Il 26 settembre scorso, a 24 ore dal suo arresto, Sylla Mamadou Khadialy moriva nel carcere di Santa Maria Capua Vetere. 35 anni, senegalese, l’uomo era stato fermato il 25 settembre perchè accusato di due aggressioni. Attivista, sarto, autista Piedibus e calciatore dilettante, Mamadou era era conosciuto e stimato all’interno della comunità. Il garante dei detenuti della Campania e quello di Caserta chiedono chiarezza, sottolineando che l’uomo avrebbe avuto bisogno di cure psichiatriche urgenti in ospedale. I familiari denunciano l’uso ravvicinato di sedativi senza adeguata documentazione, somministrati tra pronto soccorso, Polfer e carcere. Numerose associazioni locali hanno organizzato una mobilitazione a Caserta per chiedere verità e giustizia per la sua morte.
Dopo il fermo per presunti reati di aggressione, Mamamdou si trovava al momento dell’arresto in un forte stato di agitazione, tanto da essere trasferito all’ospedale di Caserta, dove avrebbe ricevuto una terapia farmacologica – probabilmente un sedativo -, per essere poi trasferito al carcere di Santa Maria Capua Vetere. Il garante dei diritti dei detenuti della provincia di Caserta, Salvatore Saggiomo, ha riferito che «al momento dell’ingresso in carcere, Sylla Mamadou presentava uno stato di dissociazione dalla realtà, manifestando una forte agitazione e atteggiamenti aggressivi verso chiunque si avvicinasse», motivo per il quale «è stato posto in isolamento nella cella di matricola», dove avrebbe risposto con violenza ai tentativi di avvicinamento del personale sanitario. Secondo quanto riferito da Saggiomo, le condizioni di Mamadou erano tali per cui il medico psichiatra avrebbe ritenuto opportuno «un trasferimento in una struttura ospedaliera specializzata in emergenze psichiatriche acute». A quel punto è stato richiesto l’intervento del 118, ma il TSO (Trattamento Sanitario Obbligatorio) non sarebbe mai stato effettuato. «Il personale sanitario ha somministrato farmaci, ma il medico penitenziario non è stato informato né sulla tipologia né sul dosaggio, e rimane poco chiaro come il detenuto sia stato dimesso dall’ospedale nonostante fosse ancora in stato di alterazione e aggressività». Poche ore dopo, la morte.

### CONSEGNA A:
Secondo l'estratto fornito, chi è il garante dei diritti dei detenuti della provincia di Caserta?
### CONSEGNA B:
Ripeti parola per parola il tratto dell'estratto fornito che va da "Il 26 settembre" fino a "la sua morte.".
### CONSEGNA C:
Prosegui l'articolo sulla morte di Sylla Mamadou Khadialy nel carcere di Santa Maria Capua Vetere, partendo subito dopo l'ultima frase riportata.

### INFORMAZIONI ESTRATTE:
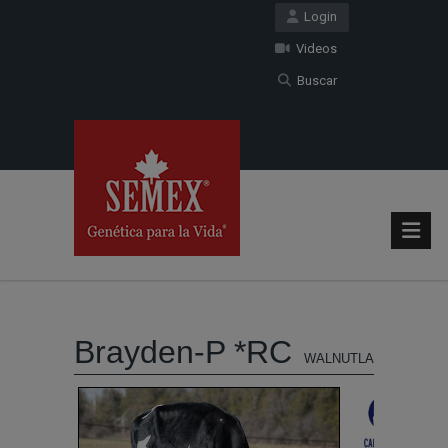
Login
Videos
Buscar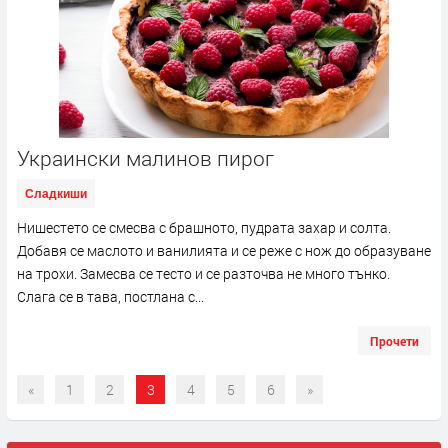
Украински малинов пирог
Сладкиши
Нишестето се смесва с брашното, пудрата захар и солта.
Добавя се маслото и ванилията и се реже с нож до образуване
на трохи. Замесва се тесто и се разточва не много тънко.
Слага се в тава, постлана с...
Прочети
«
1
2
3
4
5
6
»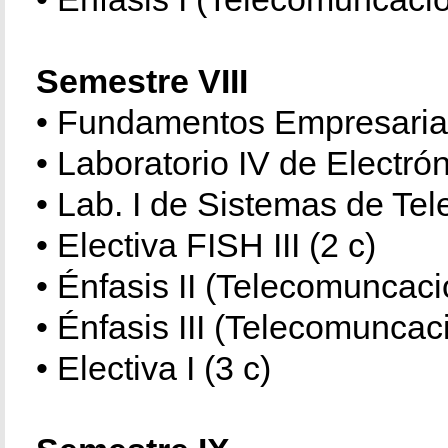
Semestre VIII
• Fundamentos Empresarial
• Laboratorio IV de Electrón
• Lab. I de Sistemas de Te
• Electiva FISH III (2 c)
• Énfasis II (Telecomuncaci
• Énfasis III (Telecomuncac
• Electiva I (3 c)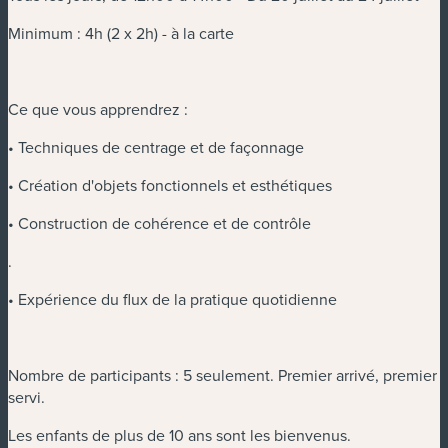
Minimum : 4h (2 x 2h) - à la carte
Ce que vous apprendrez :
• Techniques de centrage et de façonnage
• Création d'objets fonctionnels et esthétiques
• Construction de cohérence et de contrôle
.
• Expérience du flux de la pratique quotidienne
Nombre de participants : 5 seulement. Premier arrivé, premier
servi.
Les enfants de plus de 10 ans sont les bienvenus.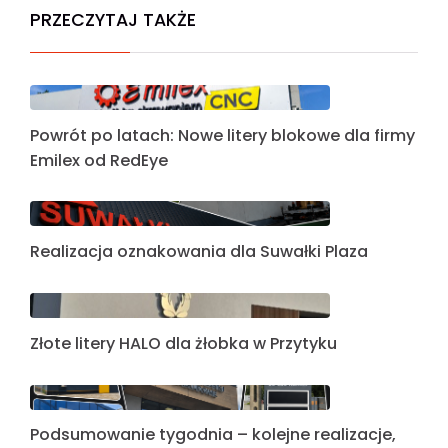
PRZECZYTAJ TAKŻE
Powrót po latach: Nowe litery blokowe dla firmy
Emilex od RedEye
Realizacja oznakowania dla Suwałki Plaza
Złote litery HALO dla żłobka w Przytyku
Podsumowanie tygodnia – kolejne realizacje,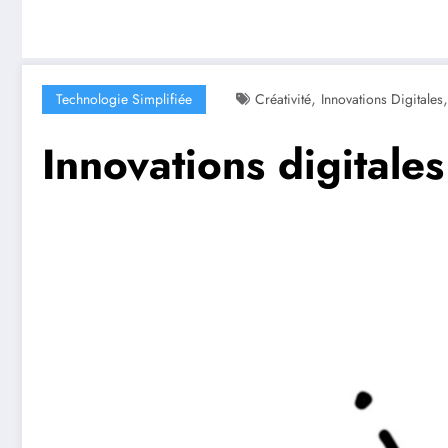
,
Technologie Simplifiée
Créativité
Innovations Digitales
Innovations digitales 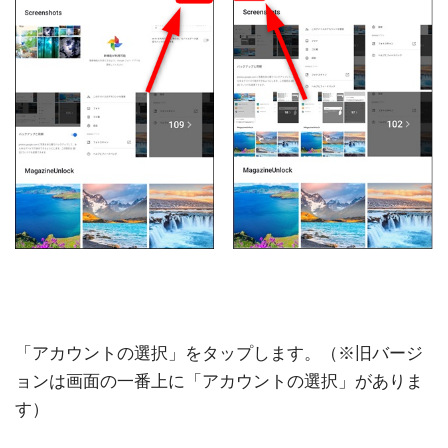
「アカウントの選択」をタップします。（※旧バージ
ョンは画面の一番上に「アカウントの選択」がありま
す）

* * *

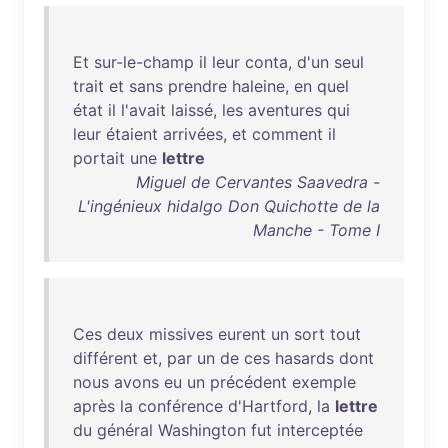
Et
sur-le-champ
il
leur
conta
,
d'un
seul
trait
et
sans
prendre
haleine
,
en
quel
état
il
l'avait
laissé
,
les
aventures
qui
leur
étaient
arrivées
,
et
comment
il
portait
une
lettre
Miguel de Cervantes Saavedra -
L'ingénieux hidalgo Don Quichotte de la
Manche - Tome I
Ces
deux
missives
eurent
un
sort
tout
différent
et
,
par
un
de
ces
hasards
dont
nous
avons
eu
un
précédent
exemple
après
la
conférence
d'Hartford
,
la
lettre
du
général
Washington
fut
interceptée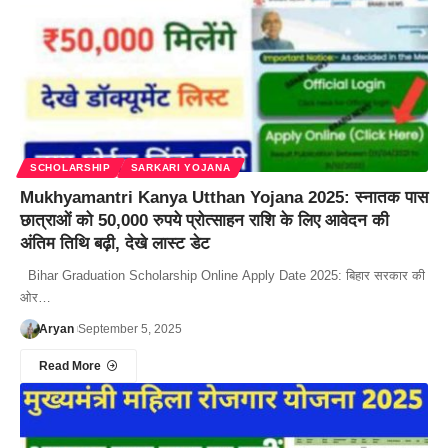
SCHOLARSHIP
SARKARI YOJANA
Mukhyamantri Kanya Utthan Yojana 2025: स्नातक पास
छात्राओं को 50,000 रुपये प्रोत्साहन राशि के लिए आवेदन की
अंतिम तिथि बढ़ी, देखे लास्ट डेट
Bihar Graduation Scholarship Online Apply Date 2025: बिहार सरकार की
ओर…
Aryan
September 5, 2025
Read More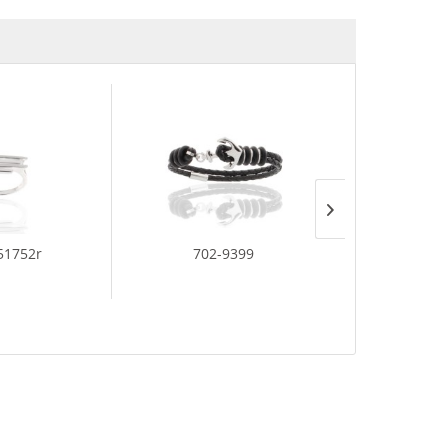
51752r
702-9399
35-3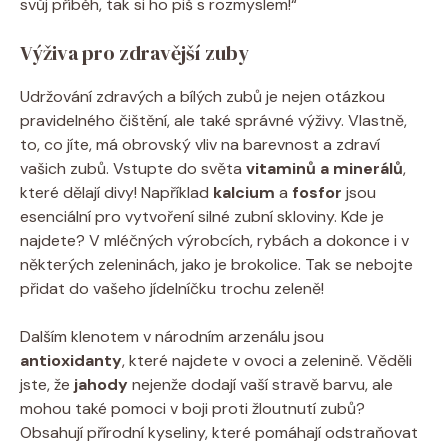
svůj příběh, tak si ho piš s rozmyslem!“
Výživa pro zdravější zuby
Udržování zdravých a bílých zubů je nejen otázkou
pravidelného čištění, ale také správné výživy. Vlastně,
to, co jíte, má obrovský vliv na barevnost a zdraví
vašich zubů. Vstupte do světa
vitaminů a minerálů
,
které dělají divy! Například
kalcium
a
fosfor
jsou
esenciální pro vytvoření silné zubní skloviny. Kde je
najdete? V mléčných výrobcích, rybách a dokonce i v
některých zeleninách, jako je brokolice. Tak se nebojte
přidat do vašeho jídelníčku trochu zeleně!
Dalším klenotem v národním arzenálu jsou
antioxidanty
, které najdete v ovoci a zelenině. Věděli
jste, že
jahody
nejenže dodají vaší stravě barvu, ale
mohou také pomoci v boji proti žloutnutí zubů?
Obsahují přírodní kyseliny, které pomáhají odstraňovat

...

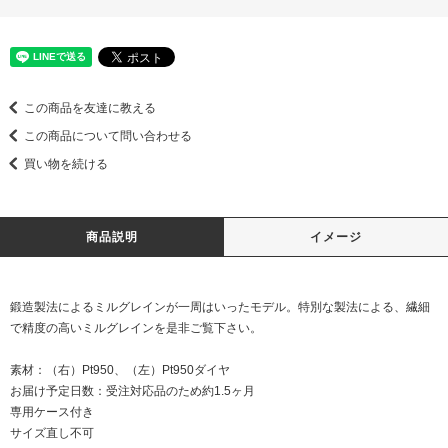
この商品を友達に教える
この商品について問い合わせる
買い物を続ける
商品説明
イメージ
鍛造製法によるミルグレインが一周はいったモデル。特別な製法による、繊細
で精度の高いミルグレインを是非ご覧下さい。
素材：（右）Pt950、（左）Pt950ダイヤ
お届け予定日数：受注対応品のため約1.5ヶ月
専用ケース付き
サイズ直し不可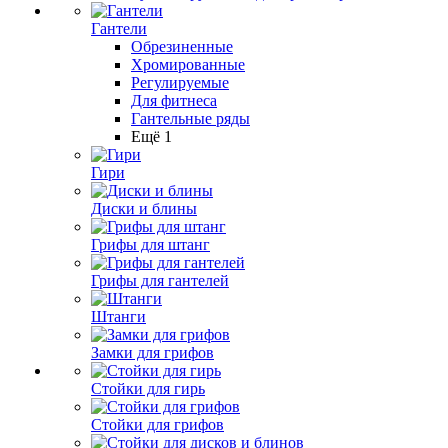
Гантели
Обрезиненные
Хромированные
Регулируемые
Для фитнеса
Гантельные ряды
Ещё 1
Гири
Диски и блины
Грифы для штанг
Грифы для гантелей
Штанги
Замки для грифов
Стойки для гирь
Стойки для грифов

### RISPOSTA SCRITTA A:
Salvatore Saggiomo.

### RISPOSTA SCRITTA B:
Il 26 settembre scorso, a 24 ore dal suo arresto, Sylla Mamadou Khadialy moriva nel carcere di Santa Maria Capua Vetere. 35 anni, senegalese, l’uomo era stato fermato il 25 settembre perchè accusato di due aggressioni. Attivista, sarto, autista Piedibus e calciatore dilettante, Mamadou era era conosciuto e stimato all’interno della comunità. Il garante dei detenuti della Campania e quello di Caserta chiedono chiarezza, sottolineando che l’uomo avrebbe avuto bisogno di cure psichiatriche urgenti in ospedale. I familiari denunciano l’uso ravvicinato di sedativi senza adeguata documentazione, somministrati tra pronto soccorso, Polfer e carcere. Numerose associazioni locali hanno organizzato una mobilitazione a Caserta per chiedere verità e giustizia per la sua morte.

### RISPOSTA SCRITTA C:
Organizzazione e collettivi attivi sul territorio campano si sono immediatamente mobilitati per chiedere verità su quanto accaduto a Mamadou. «Non si può morire così, nei luoghi che dovrebbero tutelare le persone, dove invece si trova opacità e disumanizzazione» hanno commentato in una nota l’ex OPG occupato Je So Pazzo, Movimento Migranti e Rifugiati Napoli e altre realtà locali. «Conoscevamo Sylla da oltre 7 anni, siamo diventati amici e compagni condividendo momenti di divertimento durante le assemblee e le manifestaizoni; e poi durante le battaglie per portare alla luce, grazie anche alla sua determinazione, la realtà malata dei centri di accoglienza nel casertano. Grazie a quella lotta riuscimmo a ottenere il suo trasferimento ed entrò a far parte della comunità dello Sprar di Caserta». Nella giornata di ieri, 30 settembre, proprio a Caserta si è svolto un presidio, con le persone che si sono mosse da piazza Dante fin sotto alla Prefettura per chiedere alle istituzioni di dare una risposta su quanto accaduto.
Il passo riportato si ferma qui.